I still have the first computer I ever owned out in my garage. It's a 6U-high monstrosity with a 30-lb power transformer in it and capacitors the size of soup cans (this was before switching power supplies).
It was fairly easy to understand how CPUs worked back then. They operated in the Turing model: fetch an instruction, execute it, fetch another instruction, repeat. You could precisely predict how long code would execute because every instruction had a fixed cycle time or times (often conditional branches took different amounts of time based on whether the condition caused a branch or not).
This was basically true even on mainframes.
But fairly early in the history of microprocessors, they started doing magical things. Stuff like the "Harvard Architecture". CPU onboard cache (prior to that, the only CPU "cache" was the distinctly addressable Register File). The CPU began to fracture instructions which used to be atomic into sub-steps and bubble them though, even doing predictive operations and discarding results which wouldn't be used. For example, you get all ready to add 2 numbers, pulled them into cache, then before they get to the register-processing stage, some other instruction initiates a branch that bypasses the add.

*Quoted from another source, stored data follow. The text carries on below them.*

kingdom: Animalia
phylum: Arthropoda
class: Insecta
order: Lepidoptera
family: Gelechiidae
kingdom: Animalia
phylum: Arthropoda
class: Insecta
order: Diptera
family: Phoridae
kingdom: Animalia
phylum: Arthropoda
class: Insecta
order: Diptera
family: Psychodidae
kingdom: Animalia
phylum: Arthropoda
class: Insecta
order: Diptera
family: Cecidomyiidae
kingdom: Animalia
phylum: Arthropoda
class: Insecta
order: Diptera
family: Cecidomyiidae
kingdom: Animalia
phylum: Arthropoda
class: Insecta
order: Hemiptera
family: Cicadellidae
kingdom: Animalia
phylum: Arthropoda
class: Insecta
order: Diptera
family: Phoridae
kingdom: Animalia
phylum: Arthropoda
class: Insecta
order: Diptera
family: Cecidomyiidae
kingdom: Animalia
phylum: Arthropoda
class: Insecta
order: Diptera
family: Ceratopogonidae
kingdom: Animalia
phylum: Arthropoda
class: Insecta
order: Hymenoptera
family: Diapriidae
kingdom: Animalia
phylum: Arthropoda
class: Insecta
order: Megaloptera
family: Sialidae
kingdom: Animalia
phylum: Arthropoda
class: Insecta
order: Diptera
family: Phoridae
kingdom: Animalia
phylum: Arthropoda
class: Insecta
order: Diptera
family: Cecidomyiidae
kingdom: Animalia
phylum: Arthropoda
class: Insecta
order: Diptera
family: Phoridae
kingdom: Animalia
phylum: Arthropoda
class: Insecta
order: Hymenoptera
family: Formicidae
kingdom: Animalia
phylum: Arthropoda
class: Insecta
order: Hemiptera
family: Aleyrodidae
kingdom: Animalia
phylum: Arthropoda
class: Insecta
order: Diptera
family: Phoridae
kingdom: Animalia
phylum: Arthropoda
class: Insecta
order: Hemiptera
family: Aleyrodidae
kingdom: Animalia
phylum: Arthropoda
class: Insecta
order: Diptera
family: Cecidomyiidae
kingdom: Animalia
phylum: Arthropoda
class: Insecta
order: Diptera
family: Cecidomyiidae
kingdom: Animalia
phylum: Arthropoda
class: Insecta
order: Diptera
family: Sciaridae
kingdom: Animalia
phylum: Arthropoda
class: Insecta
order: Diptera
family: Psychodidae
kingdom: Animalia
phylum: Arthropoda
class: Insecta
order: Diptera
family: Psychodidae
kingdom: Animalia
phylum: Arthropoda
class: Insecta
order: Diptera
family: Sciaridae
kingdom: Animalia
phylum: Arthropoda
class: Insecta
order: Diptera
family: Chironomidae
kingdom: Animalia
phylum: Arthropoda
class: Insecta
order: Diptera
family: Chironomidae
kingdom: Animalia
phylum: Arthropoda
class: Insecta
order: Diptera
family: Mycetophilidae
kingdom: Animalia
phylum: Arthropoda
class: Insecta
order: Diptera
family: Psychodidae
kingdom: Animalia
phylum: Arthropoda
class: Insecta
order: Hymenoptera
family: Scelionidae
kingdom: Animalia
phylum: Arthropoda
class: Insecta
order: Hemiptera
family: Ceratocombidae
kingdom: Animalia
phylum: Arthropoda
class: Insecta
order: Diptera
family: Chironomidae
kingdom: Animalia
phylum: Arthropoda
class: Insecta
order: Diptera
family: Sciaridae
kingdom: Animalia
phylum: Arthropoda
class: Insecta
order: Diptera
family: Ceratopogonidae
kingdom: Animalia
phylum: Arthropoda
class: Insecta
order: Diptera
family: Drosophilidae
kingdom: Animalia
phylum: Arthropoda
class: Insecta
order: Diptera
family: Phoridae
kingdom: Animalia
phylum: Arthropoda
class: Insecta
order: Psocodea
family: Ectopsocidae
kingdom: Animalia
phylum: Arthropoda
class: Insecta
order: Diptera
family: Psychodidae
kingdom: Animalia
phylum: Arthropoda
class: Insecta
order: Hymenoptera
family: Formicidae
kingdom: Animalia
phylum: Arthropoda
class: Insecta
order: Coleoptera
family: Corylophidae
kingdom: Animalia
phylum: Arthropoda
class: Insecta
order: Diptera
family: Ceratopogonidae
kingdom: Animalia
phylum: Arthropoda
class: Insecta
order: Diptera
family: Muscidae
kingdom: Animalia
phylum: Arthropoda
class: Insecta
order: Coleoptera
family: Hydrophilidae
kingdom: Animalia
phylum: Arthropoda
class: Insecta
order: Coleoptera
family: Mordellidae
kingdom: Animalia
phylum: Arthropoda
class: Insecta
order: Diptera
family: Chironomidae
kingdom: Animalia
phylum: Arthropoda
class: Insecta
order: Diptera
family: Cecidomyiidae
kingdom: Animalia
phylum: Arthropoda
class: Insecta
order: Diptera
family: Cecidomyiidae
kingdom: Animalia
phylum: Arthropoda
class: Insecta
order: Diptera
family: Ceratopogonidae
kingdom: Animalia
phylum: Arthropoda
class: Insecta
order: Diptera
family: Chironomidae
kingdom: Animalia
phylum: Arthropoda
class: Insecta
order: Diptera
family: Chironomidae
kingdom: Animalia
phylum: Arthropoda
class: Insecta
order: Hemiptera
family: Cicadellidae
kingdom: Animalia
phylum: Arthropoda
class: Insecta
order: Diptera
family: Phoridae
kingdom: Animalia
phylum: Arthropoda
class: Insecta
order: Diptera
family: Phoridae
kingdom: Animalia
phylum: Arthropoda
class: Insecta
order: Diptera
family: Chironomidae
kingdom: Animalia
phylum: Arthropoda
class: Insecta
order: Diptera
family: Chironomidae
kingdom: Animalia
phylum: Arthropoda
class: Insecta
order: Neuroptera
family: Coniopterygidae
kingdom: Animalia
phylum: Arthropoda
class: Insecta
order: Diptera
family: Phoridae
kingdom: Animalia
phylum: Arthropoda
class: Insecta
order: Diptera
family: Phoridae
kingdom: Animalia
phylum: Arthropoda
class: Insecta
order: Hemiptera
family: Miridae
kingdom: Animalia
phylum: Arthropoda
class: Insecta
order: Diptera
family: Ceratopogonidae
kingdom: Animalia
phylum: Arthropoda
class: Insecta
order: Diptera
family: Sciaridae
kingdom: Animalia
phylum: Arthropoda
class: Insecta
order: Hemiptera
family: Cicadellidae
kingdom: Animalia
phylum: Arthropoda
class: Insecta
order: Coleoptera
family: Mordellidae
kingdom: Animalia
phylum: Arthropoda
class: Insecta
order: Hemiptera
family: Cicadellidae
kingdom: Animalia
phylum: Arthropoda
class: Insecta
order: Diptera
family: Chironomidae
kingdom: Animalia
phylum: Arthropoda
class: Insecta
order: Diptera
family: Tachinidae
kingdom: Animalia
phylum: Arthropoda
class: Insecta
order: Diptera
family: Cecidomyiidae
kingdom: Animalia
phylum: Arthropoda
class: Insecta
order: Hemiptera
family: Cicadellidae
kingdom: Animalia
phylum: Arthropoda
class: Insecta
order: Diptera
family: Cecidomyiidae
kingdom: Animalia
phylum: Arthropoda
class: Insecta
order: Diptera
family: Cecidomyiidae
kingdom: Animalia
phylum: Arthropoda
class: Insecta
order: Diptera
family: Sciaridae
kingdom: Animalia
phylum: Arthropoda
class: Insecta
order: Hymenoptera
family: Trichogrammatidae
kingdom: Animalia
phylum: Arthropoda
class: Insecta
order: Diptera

Which is why I avoid trying to optimize stuff at the machine instruction level these days. It's no longer a strictly deterministic function and more a matter of statistics and the only really accurate way to estimate timing is to benchmark real-world operation.
In short, the conceptual model of how CPUs work hasn't changed since the 1960s and as software developers, we do our work based on that mode. But what actually goes on "under the hood" (or bonnet, if you prefer) is quite strange and marvelous and makes a major study in its own right these days.
And that's just for ordinary business logic. When you start adding in the support for coordinating multiple cores, it gets even gnarlier.